**Given information**
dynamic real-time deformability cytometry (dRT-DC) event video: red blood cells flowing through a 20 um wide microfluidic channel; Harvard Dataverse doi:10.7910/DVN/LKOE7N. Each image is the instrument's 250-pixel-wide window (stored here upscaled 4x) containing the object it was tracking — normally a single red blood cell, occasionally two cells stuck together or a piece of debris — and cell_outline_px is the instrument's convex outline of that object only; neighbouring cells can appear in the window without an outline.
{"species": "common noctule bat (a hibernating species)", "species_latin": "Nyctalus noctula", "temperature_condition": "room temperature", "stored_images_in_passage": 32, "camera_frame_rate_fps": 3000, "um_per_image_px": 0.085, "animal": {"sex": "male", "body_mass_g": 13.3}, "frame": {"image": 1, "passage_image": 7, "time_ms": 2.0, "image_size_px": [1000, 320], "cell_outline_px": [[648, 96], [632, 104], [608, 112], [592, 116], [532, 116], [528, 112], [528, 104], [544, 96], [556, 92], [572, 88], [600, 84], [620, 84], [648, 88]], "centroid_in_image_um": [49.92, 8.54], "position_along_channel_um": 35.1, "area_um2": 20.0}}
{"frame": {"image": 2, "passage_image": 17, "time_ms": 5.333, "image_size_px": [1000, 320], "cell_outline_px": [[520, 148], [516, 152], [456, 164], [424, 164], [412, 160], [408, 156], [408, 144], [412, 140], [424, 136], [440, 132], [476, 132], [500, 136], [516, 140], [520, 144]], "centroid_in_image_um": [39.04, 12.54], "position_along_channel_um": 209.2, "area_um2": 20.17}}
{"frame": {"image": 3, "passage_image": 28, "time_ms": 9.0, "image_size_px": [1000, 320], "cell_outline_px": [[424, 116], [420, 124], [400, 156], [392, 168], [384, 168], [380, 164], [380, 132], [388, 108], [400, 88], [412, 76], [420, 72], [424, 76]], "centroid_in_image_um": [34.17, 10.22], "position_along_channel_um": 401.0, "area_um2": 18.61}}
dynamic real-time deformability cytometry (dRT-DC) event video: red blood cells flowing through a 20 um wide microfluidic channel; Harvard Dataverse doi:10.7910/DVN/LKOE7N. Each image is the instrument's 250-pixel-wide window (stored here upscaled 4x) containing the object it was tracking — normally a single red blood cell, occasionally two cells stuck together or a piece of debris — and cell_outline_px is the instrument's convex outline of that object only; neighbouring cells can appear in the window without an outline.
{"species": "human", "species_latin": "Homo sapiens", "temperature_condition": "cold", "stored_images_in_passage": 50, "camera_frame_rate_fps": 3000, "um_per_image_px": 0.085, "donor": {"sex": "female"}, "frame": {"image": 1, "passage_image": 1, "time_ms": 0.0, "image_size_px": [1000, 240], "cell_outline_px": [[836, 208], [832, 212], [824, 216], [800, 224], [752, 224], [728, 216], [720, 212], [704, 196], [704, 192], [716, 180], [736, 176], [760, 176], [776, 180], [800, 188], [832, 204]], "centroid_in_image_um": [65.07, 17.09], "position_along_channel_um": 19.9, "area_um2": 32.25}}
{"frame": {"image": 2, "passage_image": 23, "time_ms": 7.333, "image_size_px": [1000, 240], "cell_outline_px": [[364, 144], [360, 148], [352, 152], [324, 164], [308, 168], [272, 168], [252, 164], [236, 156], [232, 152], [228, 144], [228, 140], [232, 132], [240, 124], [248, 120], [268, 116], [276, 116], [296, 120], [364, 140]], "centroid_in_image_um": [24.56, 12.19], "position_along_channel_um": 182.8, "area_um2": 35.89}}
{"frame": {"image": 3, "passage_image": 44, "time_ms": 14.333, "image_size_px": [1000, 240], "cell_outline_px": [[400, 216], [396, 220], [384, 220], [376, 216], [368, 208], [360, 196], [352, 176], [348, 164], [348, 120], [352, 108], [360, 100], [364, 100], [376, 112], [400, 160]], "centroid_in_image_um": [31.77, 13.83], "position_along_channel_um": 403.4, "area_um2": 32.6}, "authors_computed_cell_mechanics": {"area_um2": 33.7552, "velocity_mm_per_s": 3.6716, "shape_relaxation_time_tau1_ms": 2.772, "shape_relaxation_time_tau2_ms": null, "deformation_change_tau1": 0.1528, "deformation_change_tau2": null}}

**Aim of the exercise**
Reproduce the data shown above exactly.

**Answer for the task**
dynamic real-time deformability cytometry (dRT-DC) event video: red blood cells flowing through a 20 um wide microfluidic channel; Harvard Dataverse doi:10.7910/DVN/LKOE7N. Each image is the instrument's 250-pixel-wide window (stored here upscaled 4x) containing the object it was tracking — normally a single red blood cell, occasionally two cells stuck together or a piece of debris — and cell_outline_px is the instrument's convex outline of that object only; neighbouring cells can appear in the window without an outline.
{"species": "common noctule bat (a hibernating species)", "species_latin": "Nyctalus noctula", "temperature_condition": "room temperature", "stored_images_in_passage": 32, "camera_frame_rate_fps": 3000, "um_per_image_px": 0.085, "animal": {"sex": "male", "body_mass_g": 13.3}, "frame": {"image": 1, "passage_image": 7, "time_ms": 2.0, "image_size_px": [1000, 320], "cell_outline_px": [[648, 96], [632, 104], [608, 112], [592, 116], [532, 116], [528, 112], [528, 104], [544, 96], [556, 92], [572, 88], [600, 84], [620, 84], [648, 88]], "centroid_in_image_um": [49.92, 8.54], "position_along_channel_um": 35.1, "area_um2": 20.0}}
{"frame": {"image": 2, "passage_image": 17, "time_ms": 5.333, "image_size_px": [1000, 320], "cell_outline_px": [[520, 148], [516, 152], [456, 164], [424, 164], [412, 160], [408, 156], [408, 144], [412, 140], [424, 136], [440, 132], [476, 132], [500, 136], [516, 140], [520, 144]], "centroid_in_image_um": [39.04, 12.54], "position_along_channel_um": 209.2, "area_um2": 20.17}}
{"frame": {"image": 3, "passage_image": 28, "time_ms": 9.0, "image_size_px": [1000, 320], "cell_outline_px": [[424, 116], [420, 124], [400, 156], [392, 168], [384, 168], [380, 164], [380, 132], [388, 108], [400, 88], [412, 76], [420, 72], [424, 76]], "centroid_in_image_um": [34.17, 10.22], "position_along_channel_um": 401.0, "area_um2": 18.61}}
dynamic real-time deformability cytometry (dRT-DC) event video: red blood cells flowing through a 20 um wide microfluidic channel; Harvard Dataverse doi:10.7910/DVN/LKOE7N. Each image is the instrument's 250-pixel-wide window (stored here upscaled 4x) containing the object it was tracking — normally a single red blood cell, occasionally two cells stuck together or a piece of debris — and cell_outline_px is the instrument's convex outline of that object only; neighbouring cells can appear in the window without an outline.
{"species": "human", "species_latin": "Homo sapiens", "temperature_condition": "cold", "stored_images_in_passage": 50, "camera_frame_rate_fps": 3000, "um_per_image_px": 0.085, "donor": {"sex": "female"}, "frame": {"image": 1, "passage_image": 1, "time_ms": 0.0, "image_size_px": [1000, 240], "cell_outline_px": [[836, 208], [832, 212], [824, 216], [800, 224], [752, 224], [728, 216], [720, 212], [704, 196], [704, 192], [716, 180], [736, 176], [760, 176], [776, 180], [800, 188], [832, 204]], "centroid_in_image_um": [65.07, 17.09], "position_along_channel_um": 19.9, "area_um2": 32.25}}
{"frame": {"image": 2, "passage_image": 23, "time_ms": 7.333, "image_size_px": [1000, 240], "cell_outline_px": [[364, 144], [360, 148], [352, 152], [324, 164], [308, 168], [272, 168], [252, 164], [236, 156], [232, 152], [228, 144], [228, 140], [232, 132], [240, 124], [248, 120], [268, 116], [276, 116], [296, 120], [364, 140]], "centroid_in_image_um": [24.56, 12.19], "position_along_channel_um": 182.8, "area_um2": 35.89}}
{"frame": {"image": 3, "passage_image": 44, "time_ms": 14.333, "image_size_px": [1000, 240], "cell_outline_px": [[400, 216], [396, 220], [384, 220], [376, 216], [368, 208], [360, 196], [352, 176], [348, 164], [348, 120], [352, 108], [360, 100], [364, 100], [376, 112], [400, 160]], "centroid_in_image_um": [31.77, 13.83], "position_along_channel_um": 403.4, "area_um2": 32.6}, "authors_computed_cell_mechanics": {"area_um2": 33.7552, "velocity_mm_per_s": 3.6716, "shape_relaxation_time_tau1_ms": 2.772, "shape_relaxation_time_tau2_ms": null, "deformation_change_tau1": 0.1528, "deformation_change_tau2": null}}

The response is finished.